Même si la science sociale s’est diffusée dans la société, il est douteux que « l’impulsion donnée au mouvement social par la propagande soit assez puissante pour le guider dans la direction phalanstérienne » ; aussi l’avènement du Nouveau Monde ne peut être dans ces conditions qu’une « marche lente à travers les siècles, accompagnée de toutes les catastrophes et de toutes les péripéties ».

Pourtant, « la solution du problème économique réside toute entière dans l’association comprenant tous les éléments de la production » et « les mots sacramentels, Liberté, Égalité, Fraternité, ne seront jamais qu’un leurre, sans le travail attrayant, qui ne peut être réalisé que par l’organisation des séries passionnelles ».
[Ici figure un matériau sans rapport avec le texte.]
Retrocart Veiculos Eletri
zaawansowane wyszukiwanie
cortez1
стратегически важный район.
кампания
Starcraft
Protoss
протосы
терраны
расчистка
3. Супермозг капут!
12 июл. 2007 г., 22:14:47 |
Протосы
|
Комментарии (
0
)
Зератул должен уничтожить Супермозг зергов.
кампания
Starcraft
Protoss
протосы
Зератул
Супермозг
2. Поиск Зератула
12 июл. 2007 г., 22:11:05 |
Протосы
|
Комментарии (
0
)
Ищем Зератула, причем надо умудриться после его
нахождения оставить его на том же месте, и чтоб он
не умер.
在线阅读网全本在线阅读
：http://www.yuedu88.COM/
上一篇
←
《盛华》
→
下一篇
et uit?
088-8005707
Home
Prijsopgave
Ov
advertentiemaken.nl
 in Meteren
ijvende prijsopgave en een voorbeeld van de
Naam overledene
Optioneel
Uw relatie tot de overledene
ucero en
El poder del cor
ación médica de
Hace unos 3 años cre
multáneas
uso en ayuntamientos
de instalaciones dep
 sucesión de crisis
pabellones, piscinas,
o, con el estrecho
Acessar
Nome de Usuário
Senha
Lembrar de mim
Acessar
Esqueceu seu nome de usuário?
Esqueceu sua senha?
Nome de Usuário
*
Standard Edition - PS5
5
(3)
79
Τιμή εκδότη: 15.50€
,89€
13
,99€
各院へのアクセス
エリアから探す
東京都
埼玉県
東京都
Antoine Limousin termine ses « réflexions bien amères et bien attristantes pour [ses] coreligionnaires comme pour [lui]-même » par deux prévisions concernant l’avenir de la théorie fouriériste :

il me semble qu’à moins d’événements imprévus, dans quelque vingt-cinq ans d’ici la découverte de Fourier sera passée à l’état de mythe et ne sera connue, sauf une minime exception, que de quelques archéologues philosophes, qui la classeront à côté des vieilles utopies de Campanella, Thomas Morus et Swedenberg [sic]. Cette opinion n’est-elle pas d’ores et déjà celle des gens qui ne connaissent les œuvres de Fourier que d’une manière très vague ?

Pourtant, la valeur scientifique de la théorie demeure, et

tôt ou tard, la découverte de Fourier doit recevoir son application ; car elle est la loi des destinées humaines, et fait partie des lois universelles […] peut-être dans un siècle, un homme au-dessus de ses contemporains, un nouveau Just Muiron, en comprendra la haute valeur et trouvera probablement un milieu plus apte à la réaliser. Ne se pourrait-il pas aussi qu’un nouvel inventeur fît la même découverte et la produisît sous une forme nouvelle ?

Cet article de 1874 est la dernière manifestation de l’engagement fouriériste d’Antoine Limousin. Aucune information n’a pu être retrouvée sur ce qu’il fait ensuite ainsi que sur la date et le lieu de sa mort.